En 1978, les psychologues cliniciennes Pauline Clance et Suzanne Imes ont publié un article qui a introduit le concept du « phénomène de l’imposteur ». Leur recherche a été menée sur des groupes de femmes qui avaient bien réussies dans leur vie professionnelle ou académique, mais qui avaient du mal à internaliser leur succès ou leurs réalisations.
Clance et Imes ont découvert que ces personnes attribuaient souvent leur succès à des facteurs externes, tels que la chance, le timing, ou la capacité à convaincre les autres de leur compétence, plutôt qu’à leur propre compétence ou à leurs efforts. Elles avaient également tendance à vivre dans la peur constante d’être exposés comme des « fraudeuses » et pensaient qu’elles ne méritaient pas leur succès.
Le travail de Clance et Imes en 1978 a été fondamental car il a reconnu et donné un nom à un type spécifique d’auto-doute qui affecte de nombreuses personnes, même celles qui ont objectivement réussies et qui sont objectivement compétentes. Cela a ouvert la voie à de nombreuses autres recherches sur le sujet, contribuant à une meilleure compréhension de la façon dont l’autodépréciation peut aller jusqu’à affecter divers aspects de la vie d’une personne, y compris sa santé mentale, sa carrière, et ses relations.

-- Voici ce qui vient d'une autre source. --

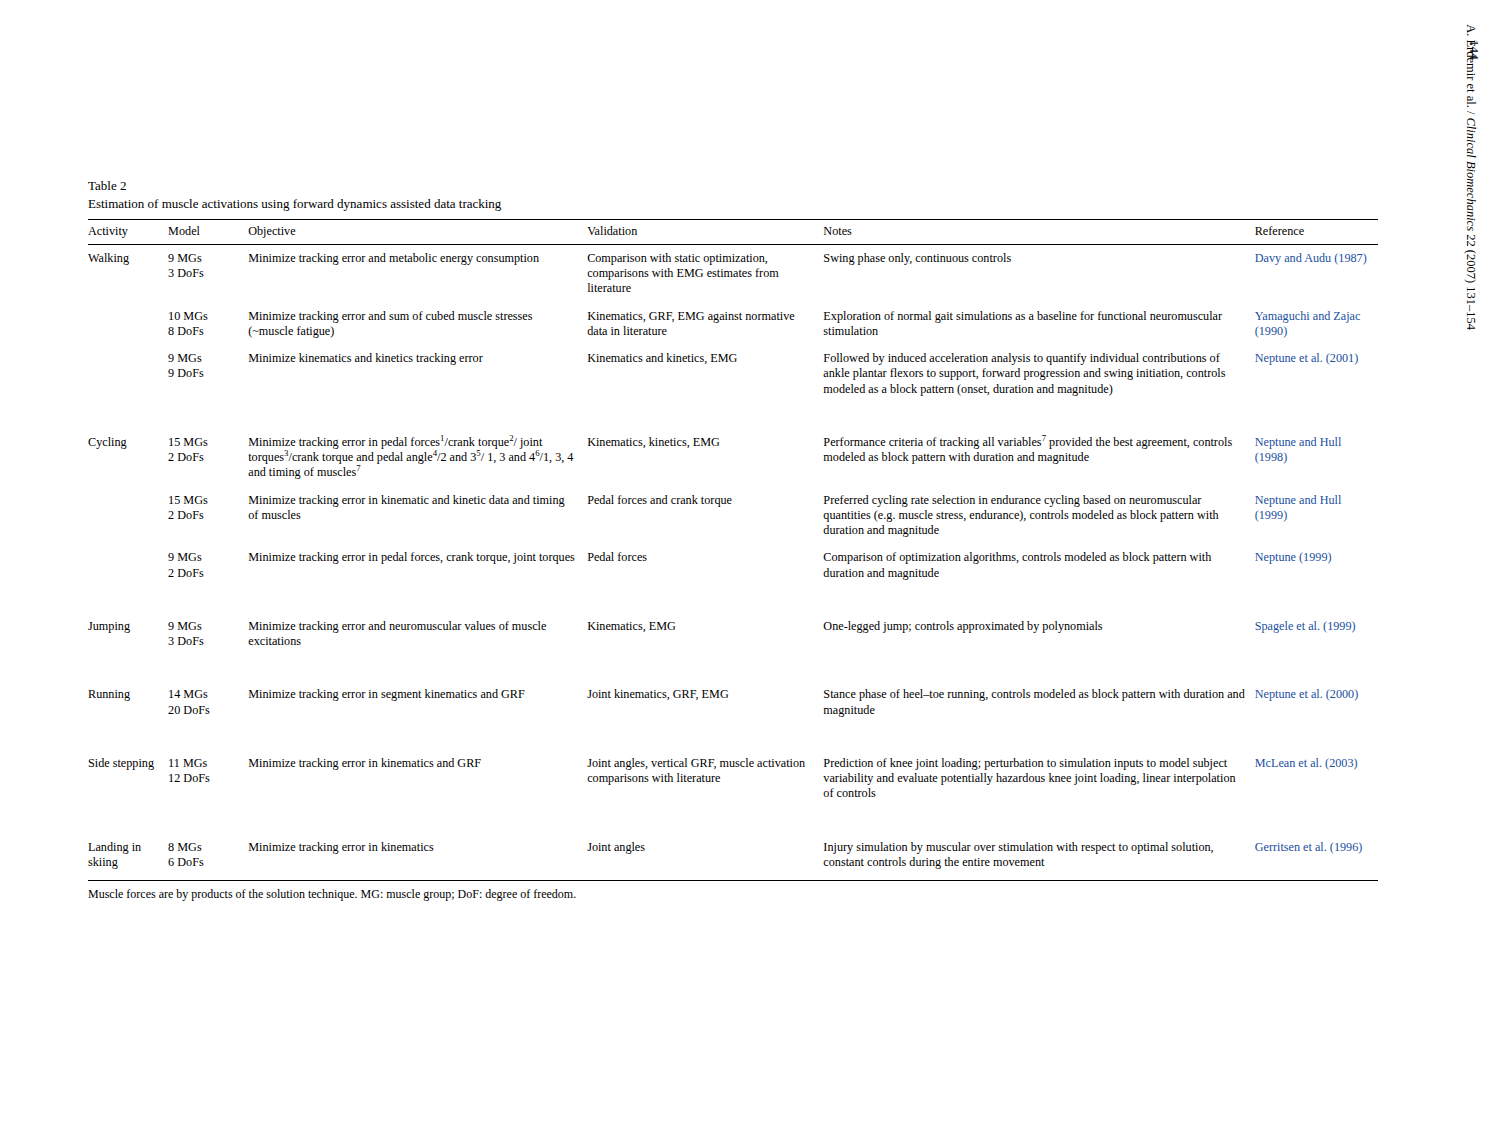144
A. Erdemir et al. / Clinical Biomechanics 22 (2007) 131–154
Table 2
Estimation of muscle activations using forward dynamics assisted data tracking
| Activity | Model | Objective | Validation | Notes | Reference |
| --- | --- | --- | --- | --- | --- |
| Walking | 9 MGs 3 DoFs | Minimize tracking error and metabolic energy consumption | Comparison with static optimization, comparisons with EMG estimates from literature | Swing phase only, continuous controls | Davy and Audu (1987) |
| | 10 MGs 8 DoFs | Minimize tracking error and sum of cubed muscle stresses (~muscle fatigue) | Kinematics, GRF, EMG against normative data in literature | Exploration of normal gait simulations as a baseline for functional neuromuscular stimulation | Yamaguchi and Zajac (1990) |
| | 9 MGs 9 DoFs | Minimize kinematics and kinetics tracking error | Kinematics and kinetics, EMG | Followed by induced acceleration analysis to quantify individual contributions of ankle plantar flexors to support, forward progression and swing initiation, controls modeled as a block pattern (onset, duration and magnitude) | Neptune et al. (2001) |
| Cycling | 15 MGs 2 DoFs | Minimize tracking error in pedal forces 1 /crank torque 2 / joint torques 3 /crank torque and pedal angle 4 /2 and 3 5 / 1, 3 and 4 6 /1, 3, 4 and timing of muscles 7 | Kinematics, kinetics, EMG | Performance criteria of tracking all variables 7 provided the best agreement, controls modeled as block pattern with duration and magnitude | Neptune and Hull (1998) |
| | 15 MGs 2 DoFs | Minimize tracking error in kinematic and kinetic data and timing of muscles | Pedal forces and crank torque | Preferred cycling rate selection in endurance cycling based on neuromuscular quantities (e.g. muscle stress, endurance), controls modeled as block pattern with duration and magnitude | Neptune and Hull (1999) |
| | 9 MGs 2 DoFs | Minimize tracking error in pedal forces, crank torque, joint torques | Pedal forces | Comparison of optimization algorithms, controls modeled as block pattern with duration and magnitude | Neptune (1999) |
| Jumping | 9 MGs 3 DoFs | Minimize tracking error and neuromuscular values of muscle excitations | Kinematics, EMG | One-legged jump; controls approximated by polynomials | Spagele et al. (1999) |
| Running | 14 MGs 20 DoFs | Minimize tracking error in segment kinematics and GRF | Joint kinematics, GRF, EMG | Stance phase of heel–toe running, controls modeled as block pattern with duration and magnitude | Neptune et al. (2000) |
| Side stepping | 11 MGs 12 DoFs | Minimize tracking error in kinematics and GRF | Joint angles, vertical GRF, muscle activation comparisons with literature | Prediction of knee joint loading; perturbation to simulation inputs to model subject variability and evaluate potentially hazardous knee joint loading, linear interpolation of controls | McLean et al. (2003) |
| Landing in skiing | 8 MGs 6 DoFs | Minimize tracking error in kinematics | Joint angles | Injury simulation by muscular over stimulation with respect to optimal solution, constant controls during the entire movement | Gerritsen et al. (1996) |
Muscle forces are by products of the solution technique. MG: muscle group; DoF: degree of freedom.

Ce syndrome nait d’abord de notre histoire, de nos diverses expériences et des croyances que l’on en a tirées tout au long de notre vie depuis la toute petite enfance.
Il peut donc provenir d’abord de notre environnement familial. On peut avoir eu par exemple un frère ou une sœur particulièrement brillant ou brillante ; ou l’on a pu vivre sous la pression des espoirs que portaient sur nous nos parents (intellectuels au niveau des études ou mêmes physiques au niveau du sport). Ou encore il peut être lié à une distance émotionnelle avec les parents. Enfin, il peut être corrélé à une forte exigence de l’entourage (professeurs, coachs, entraineurs…).
Les individus peuvent aussi réagir aux stéréotypes imposés par la société : l’image de l’homme d’affaires en pleine réussite arborant une montre de grande marque ou roulant dans une belle voiture ; ou la super maman qui parvient en même temps à faire du sport et éduquer des enfants toujours sages, ou encore la super woman qui parvient à réussir une carrière professionnelle tout en réussissant sa vie privée …. Tout cela peut peser et développer le syndrome de l’imposteur.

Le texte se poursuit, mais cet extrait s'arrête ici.